Why Liverpool have paired lactate test with asthma diagnosis technology

This year has brought a big change to Liverpool’s pre-season, with the customary lactate test tweaked to involve indoor running and asthma diagnosis technology.

Pre-season is now underway at the AXA Training Centre, with the Reds getting back to work ahead of their flight to Thailand on Saturday.

The core of the squad reported back over Monday and Tuesday, with an extended staff brought in to oversee initial medical checks and fitness tests in the indoor gym.

Usually, day one of pre-season would bring the lactate test, which it is safe to say is more popular with certain members of the first-team squad than others.

“So I’m taking the lactate test and I’m thinking, ‘my stomach’s a bit dodgy here’,” Andy Robertson recalled of his first experience of a Liverpool pre-season in 2017.

“I started gagging and I was sick everywhere.

“Halfway around I had to stop and be sick, then I tried to catch them up because I’m thinking, ‘I can’t drop out at this point’, because this point was like you are super unfit, that was the point you had to get by.

“So I was sick around the pitch, then I had to stop because they have to take the blood out your ear, and I was sick when I was getting my blood taken.

“I went another lap and I was like ‘I need to stop’.”

Designed to monitor levels of lactic acid around the muscles and the rate of fatigue, players were tasked with running laps around the outdoor pitches with their blood tested at every interval.

Unlike Robertson, it was an exercise James Milner relished, with the veteran midfielder routinely lasting longer than any of his team-mates.

But this year it seems as though Liverpool are taking a slightly different approach, with the introduction of fractional exhaled nitric oxide (FeNO) testing using analysis technology from NIOX.

FeNO testing is typically used in diagnosing asthma, with NIOX describing the technology as “the most convenient biomarker of airway inflammation.”

Liverpool also employed Manchester-based respiratory and cardiology diagnostics company LoveMedical to oversee cardiopulmonary exercise testing (CPET).

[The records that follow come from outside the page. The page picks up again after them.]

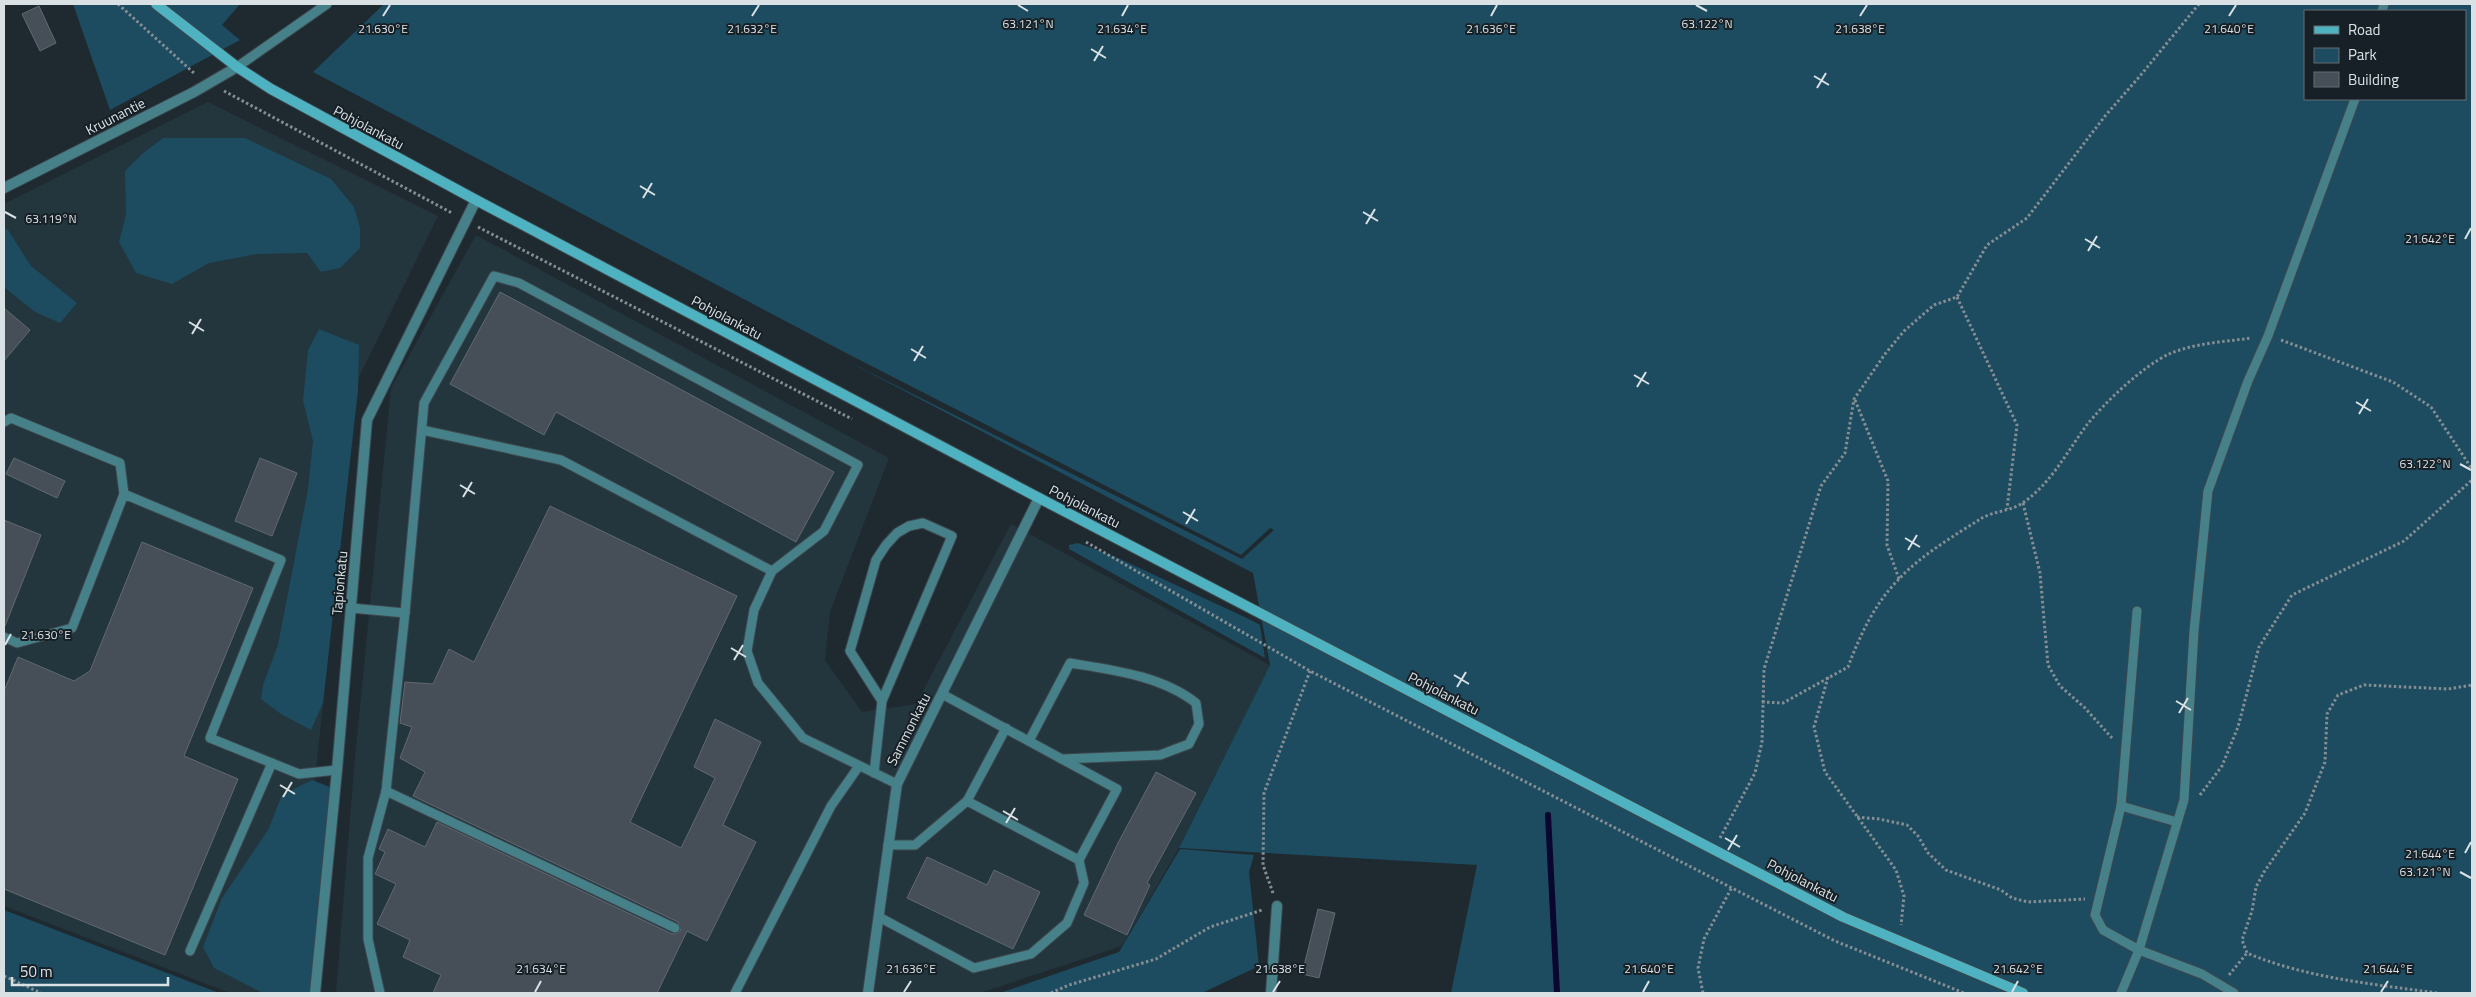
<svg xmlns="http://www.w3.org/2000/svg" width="2476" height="997" viewBox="0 0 2476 997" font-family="'Titillium Web',sans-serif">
  <rect width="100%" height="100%" fill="#1f2a30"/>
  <!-- built -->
  <g fill="#23353d">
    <polygon points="208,102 438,216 359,377 316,769 300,993 230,993 4,906 4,204"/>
    <polygon points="476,235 889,458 830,612 825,660 862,712 916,704 1011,524 1270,665 1179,848 1122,946 980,993 336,993 354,769 391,388"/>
  </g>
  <!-- green -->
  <g fill="#1d4b60" fill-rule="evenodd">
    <polygon points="73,4 240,4 222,25 240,40 110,110"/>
    <path d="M 384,4 L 2472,4 L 2472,993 L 1451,993 L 1477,865 L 1179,848 L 1270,665 L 1253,573 L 845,360 L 1242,559 L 1274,530 L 1270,528 L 1241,555 L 848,354 L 313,72 ZM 2305,11 L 2465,11 L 2465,99 L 2305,99 Z"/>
    <polygon points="163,138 245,138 331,179 354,207 360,228 360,248 340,268 321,272 307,253 257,254 209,263 172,284 136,273 119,242 126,214 125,171 142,154"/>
    <polygon points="4,228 8,230 31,266 77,303 60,323 35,312 4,287"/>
    <polygon points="319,329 359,345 358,390 323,703 311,730 281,714 261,699 263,685 278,645 308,489 313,441 303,401 308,350"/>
    <polygon points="1078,543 1118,558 1253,621 1260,625 1265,658 1069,549 1069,545"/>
    <polygon points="312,780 330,787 310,993 263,993 214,968 203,947 222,898 268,830 282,795"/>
    <polygon points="1180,849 1254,855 1249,872 1259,966 1202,993 1000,993 1119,952"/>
    <polygon points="4,910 219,993 4,993"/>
  </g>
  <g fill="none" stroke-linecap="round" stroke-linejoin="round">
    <!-- stream -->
    <polyline stroke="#09062f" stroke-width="6" points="1548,815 1557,993"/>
  </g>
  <!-- building -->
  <g fill="#464e57" stroke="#616973">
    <polygon points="39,6 56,43 40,51 22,14"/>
    <polygon points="500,292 834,472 796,542 556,412 544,435 450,384"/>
    <polygon points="4,308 30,330 4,361"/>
    <polygon points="14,458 65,481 57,498 6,474"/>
    <polygon points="260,458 297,473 272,536 235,521"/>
    <polygon points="550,506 737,596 630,822 681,848 715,778 694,767 715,719 761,742 723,825 756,842 707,941 687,931 657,993 433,993 441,975 403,957 410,940 377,924 396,884 375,874 385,852 379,849 388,829 425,847 437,822 672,934 678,933 681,930 678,922 413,796 425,772 400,758 412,727 400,723 405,682 433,684 449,649 474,662"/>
    <polygon points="4,520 41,535 5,626 4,626"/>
    <polygon points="142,542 253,588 184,756 238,779 165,955 4,889 4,691 18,657 74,681 90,671"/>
    <polygon points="1156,772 1196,793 1147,883 1150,885 1127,935 1084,915 1118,843"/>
    <polygon points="927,857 987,885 994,870 1040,892 1013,949 907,898"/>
    <polygon points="1318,909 1335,913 1319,978 1302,974"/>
  </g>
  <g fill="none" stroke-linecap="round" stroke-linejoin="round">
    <defs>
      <g id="service">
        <polyline points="2382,11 2384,4"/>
        <polyline points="237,67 327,4"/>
        <polyline points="4,422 11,418 120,463 124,494"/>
        <polyline points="422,430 561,460 772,571"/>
        <polyline points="351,608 405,613 386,791 368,858 368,939 380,993"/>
        <polyline points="2137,611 2121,806 2095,915 2103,930 2139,950 2202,974 2234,993"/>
        <polyline points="405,613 424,403 494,276 519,283 858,465 824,531 772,571 754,610 747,651 758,683 803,738 897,784"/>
        <polyline points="4,637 17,643 72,628 124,494 281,560 210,738 299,774 337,770"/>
        <polyline points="942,694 1117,789 1079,860 967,801 1006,728"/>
        <path d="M 1029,741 L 1070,663 C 1113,670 1162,676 1196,703 L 1199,724 L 1189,744 L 1160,755 L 1062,759"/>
        <polyline points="874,773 882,701 952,536 923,523 909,526 897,533 886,545 876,560 850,651 882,701"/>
        <polyline points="386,791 675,928"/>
        <polyline points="2121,806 2177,822"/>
        <polyline points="888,845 915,845 967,801"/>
        <polyline points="879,917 974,968 1031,954 1067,923 1084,883 1079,860"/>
        <polyline points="190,951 272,763"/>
        <polyline points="735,993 831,806 859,766"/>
        <polyline points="2121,993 2139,950 2184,800 2194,631 2208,491 2248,381 2268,336 2355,99"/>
      </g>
      <g id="minor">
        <polyline points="315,993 337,770 367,420 476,200"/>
        <polyline points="868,993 897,784 1039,498"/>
        <polyline points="1271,993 1277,906"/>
      </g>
      <polyline id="tertiary" points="4,188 194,92 237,67"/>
      <polyline id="secondary" points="156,4 237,67 271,89 476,200 1039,498 1843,917 2023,993"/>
    </defs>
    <!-- service casing -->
    <use href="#service" stroke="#3d474d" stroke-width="11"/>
    <!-- minor casing -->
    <use href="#minor" stroke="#3d474d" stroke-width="12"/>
    <!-- tertiary casing -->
    <use href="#tertiary" stroke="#3d474d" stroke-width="12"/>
    <!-- secondary casing -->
    <use href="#secondary" stroke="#3d474d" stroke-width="12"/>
    <!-- path -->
    <g stroke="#858e92" stroke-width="3" stroke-dasharray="2.5 2.5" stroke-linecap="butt">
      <polyline points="118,4 195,74"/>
      <polyline points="224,91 452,213"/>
      <polyline points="478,227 852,419"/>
      <polyline points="1957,297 2017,425 2007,509"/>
      <polyline points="2281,340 2393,382 2431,407 2472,469"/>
      <polyline points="1855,400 1888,481 1887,545 1899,579"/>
      <polyline points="2023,503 2040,573 2048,665 2060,686 2084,707 2112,738"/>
      <polyline points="1086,542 1310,671 1835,941 1964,993"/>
      <polyline points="1828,677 1814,727 1825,772 1896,870 1904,896 1901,925"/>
      <path d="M 1762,702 L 1783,703 L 1848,667 C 1860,635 1875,603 1899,579 C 1920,556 1955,535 1982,518 C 1994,511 2012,511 2024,502 C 2051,483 2067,452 2086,426 C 2104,403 2143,366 2169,354 C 2194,343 2224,342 2251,338"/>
      <polyline points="2200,795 2222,766 2238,727 2259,647 2292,595 2404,541 2472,480"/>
      <polyline points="1857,817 1879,819 1907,825 1918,836 1928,853 1946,870 2001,890 2012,898 2028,902 2085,899"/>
      <polyline points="1720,838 1755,773 1762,742 1764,669 1821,486 1845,453 1854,399 1885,354 1904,331 1934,305 1957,297 1987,245 2027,218 2105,116 2140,76 2199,4"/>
      <polyline points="1273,893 1263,865 1264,793 1310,671"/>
      <polyline points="2229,975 2247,953"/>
      <polyline points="4,976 41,993"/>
      <polyline points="1051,993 1069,985 1156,959 1210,927 1262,910"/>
      <polyline points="1703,993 1698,968 1704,939 1732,887"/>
      <path d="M 2437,993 C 2373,984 2306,978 2247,953 L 2242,940 L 2252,911 L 2256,887 L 2264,872 L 2305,813 L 2325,762 L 2327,714 L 2338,695 L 2364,685 L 2448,689 L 2472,685"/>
    </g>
    <!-- service -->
    <use href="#service" stroke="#468088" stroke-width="9"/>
    <!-- minor -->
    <use href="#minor" stroke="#468088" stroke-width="10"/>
    <!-- tertiary -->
    <use href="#tertiary" stroke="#468088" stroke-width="10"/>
    <!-- secondary -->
    <use href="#secondary" stroke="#4fb2c0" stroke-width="10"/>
  </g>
  <!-- ticks -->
  <path fill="none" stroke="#dae1e4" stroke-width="2" d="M 1018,5 L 1028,11M 1696,5 L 1707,11M 383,16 L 390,5M 752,16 L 759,5M 1122,16 L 1128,5M 1491,16 L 1497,5M 1860,16 L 1867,5M 2229,16 L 2236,5M 1091,49 L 1106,58M 1094,61 L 1103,46M 1814,76 L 1829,85M 1817,88 L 1826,73M 640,186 L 655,195M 643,198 L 652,183M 5,212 L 16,218M 1363,212 L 1378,221M 1366,224 L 1375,209M 2085,239 L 2100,248M 2465,239 L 2471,228M 2088,251 L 2097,236M 189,322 L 204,331M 192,334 L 201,319M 911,349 L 926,358M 914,361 L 923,346M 1634,375 L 1649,384M 1637,387 L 1646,372M 2356,402 L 2371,411M 2359,414 L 2368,399M 2460,464 L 2471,470M 460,485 L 475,494M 463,497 L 472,482M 1183,512 L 1198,521M 1186,524 L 1195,509M 1905,538 L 1920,547M 1908,550 L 1917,535M 5,645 L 11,634M 731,648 L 746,657M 734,660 L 743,645M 1454,675 L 1469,684M 1457,687 L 1466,672M 2176,701 L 2191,710M 2179,713 L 2188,698M 280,785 L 295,794M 283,797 L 292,782M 1003,811 L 1018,820M 1006,823 L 1015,808M 1725,838 L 1740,847M 1728,850 L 1737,835M 2465,853 L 2471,842M 2460,872 L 2471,878M 535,992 L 541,981M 904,992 L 911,981M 1273,992 L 1280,981M 1643,992 L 1649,981M 2012,992 L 2018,981M 2381,992 L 2388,981"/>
  <g text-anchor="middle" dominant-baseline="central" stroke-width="4" stroke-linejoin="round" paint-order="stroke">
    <!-- street labels -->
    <g font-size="14" fill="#dae1e4" stroke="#162026">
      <text transform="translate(115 116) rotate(-27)">Kruunantie</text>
      <text transform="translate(369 127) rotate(28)">Pohjolankatu</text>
      <text transform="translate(727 317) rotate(28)">Pohjolankatu</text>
      <text transform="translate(1085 506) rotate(27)">Pohjolankatu</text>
      <text transform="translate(339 583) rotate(-85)">Tapionkatu</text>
      <text transform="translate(1444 693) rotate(27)">Pohjolankatu</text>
      <text transform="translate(908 729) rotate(-63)">Sammonkatu</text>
      <text transform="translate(1803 880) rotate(27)">Pohjolankatu</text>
    </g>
  </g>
  <g font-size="12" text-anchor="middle" fill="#dae1e4" stroke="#162026" stroke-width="4" stroke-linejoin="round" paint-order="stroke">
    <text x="1028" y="28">63.121°N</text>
    <text x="1707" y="28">63.122°N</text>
    <text x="383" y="33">21.630°E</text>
    <text x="752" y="33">21.632°E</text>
    <text x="1122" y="33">21.634°E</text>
    <text x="1491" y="33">21.636°E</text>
    <text x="1860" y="33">21.638°E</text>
    <text x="2229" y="33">21.640°E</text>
    <text x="51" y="223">63.119°N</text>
    <text x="2430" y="243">21.642°E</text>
    <text x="2425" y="468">63.122°N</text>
    <text x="46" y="639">21.630°E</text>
    <text x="2430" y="858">21.644°E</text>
    <text x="2425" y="876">63.121°N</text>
    <text x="541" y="973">21.634°E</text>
    <text x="911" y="973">21.636°E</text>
    <text x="1280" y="973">21.638°E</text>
    <text x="1649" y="973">21.640°E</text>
    <text x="2018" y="973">21.642°E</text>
    <text x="2388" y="973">21.644°E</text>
  </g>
  <!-- border -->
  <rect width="2476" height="997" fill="none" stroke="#dae1e4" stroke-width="10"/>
  <!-- legend -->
  <rect x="2304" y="10" width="162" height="90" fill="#162026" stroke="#646d72"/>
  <rect x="2314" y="26" width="25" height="8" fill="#4fb2c0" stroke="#646d72"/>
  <text x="2348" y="35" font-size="15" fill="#dae1e4">Road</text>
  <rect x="2314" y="48" width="25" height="15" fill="#1d4b60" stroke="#646d72"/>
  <text x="2348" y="60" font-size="15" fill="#dae1e4">Park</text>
  <rect x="2314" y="72" width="25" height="15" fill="#464e57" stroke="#646d72"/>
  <text x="2348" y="85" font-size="15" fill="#dae1e4">Building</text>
  <!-- scale -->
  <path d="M12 977v8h156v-8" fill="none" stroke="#dae1e4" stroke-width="2.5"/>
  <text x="20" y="977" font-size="15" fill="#dae1e4" stroke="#162026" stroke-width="4" paint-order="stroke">50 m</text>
</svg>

Players were strapped with electrodes on their chest, pulse oximeters on their feet and wrists and an exercise mask to monitor their breathing.

They were then tasked with running at intervals on a specialist treadmill, with readings conducted before blood tests and heart-rate monitors were used to measure lactic acid and cardiopulmonary output.

As explained by LoveMedical: “CPET found favour in the sports and fitness arena, in particular as a tool to determine fitness by assessing the volume of oxygen output of a person under exercise.”

In short, the combined lactate, FeNO and CPET testing is designed to fully determine each player’s base fitness at the start of pre-season.

As Alex Oxlade-Chamberlain told LFCTV, it was an “uncomfortable” but vital experience.

“It’s never easy. [Adrian‘s] heart rate was through the roof and he was barely walking!” he joked.

“I think it’s more the sort of anxiety, everyone’s gearing up to that first day of testing and wanting to do well.

“We did it on the treadmill this year, we’ve all done running in the off-season and done preparation, so you should be pretty prepared for it.

“It’s never easy, this year with the mask and all the wires and everything it was a bit uncomfortable, which makes it a little bit more challenging.

“But it is what it is, you’ve just got to get through it and then the footballs come out and that’s when the hard work is more fun.”

The information gathered will then be provided to the club’s medical staff and sports science department, including head of fitness and conditioning Andreas Kornmayer, who oversees the testing.

That will then be used to accurately measure each player’s fitness to not only build for the pre-season schedule, but also the long campaign ahead.

It is rare, if ever, that a player will fail these tests, per se.

Instead, this is another of those marginal gains that have given Jurgen Klopp‘s side the edge in many areas in recent years.